Pin It
Frida Kahlo: The Complete Paintings
Taken from Frida Kahlo: The Complete PaintingsCourtesy of Taschen

Want to achieve artistic success? You need a ‘hot streak’, study says

Artificial intelligence analysed over 800,000 artworks to find out what sparks a roll of creative triumphs

Whether it’s Sally Rooney, Bong Joon-ho, Arca, or Lil Nas X, there are many creatives who seem to continually be on their A-game. In a bid to find out what sparks a run of success that pushes someone to the top of their field, researchers have been looking into the existence of ‘hot streaks’, or “bursts of high-impact works clustered together in close succession”.

Lead researcher Dashun Wang of Northwestern University said that “in scientific careers, we see that it is in a four to five-year period where scientists publish their best work. 90 per cent of scientists experience a hot streak, and it usually happens once.”

However, Wang found it hard to determine what provoked these streaks. “There is equal probability that the hot streak could occur in the beginning, middle, or end of a career,” he said. “It seemed like a random magical period.”

A new study, published in Nature Communications, used artificial intelligence to analyse the careers of artists, film directors, and scientists. The research collected over 800,000 images of visual arts from museum and gallery collections, and looked at metrics of success like the auction price of artworks, IMDb ratings, and research paper citations to identify hot streaks for 2,128 artists, including Jackson Pollock and Frida Kahlo, 4,337 directors, and 20,040 scientists.
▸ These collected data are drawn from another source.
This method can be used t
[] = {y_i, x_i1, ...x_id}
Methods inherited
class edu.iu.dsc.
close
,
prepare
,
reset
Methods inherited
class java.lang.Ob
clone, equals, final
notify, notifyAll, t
The AI then analysed the type of works within each hot streak. If there was a lot of variety in style, this was termed as a period of ‘exploration’, or if the AI detected little variety, it was a period of ‘exploitation’.

Researchers found that a sequence of ‘exploration’ followed by ‘exploitation’ could predict hot streaks in the careers of not just artists, but filmmakers and scientists, too. But, as Wang adds: “Not all explorations are fruitful, and exploitation in the absence of promising new ideas may not be as productive.”

The paper cites Pollock’s four-year period of intense productivity and success with his drip paintings as an example of one of these streaks. This era saw him focus intensely on a very specific style, preceded by a long run of experimentation.

So there you have it: the formula to creative success! Simple!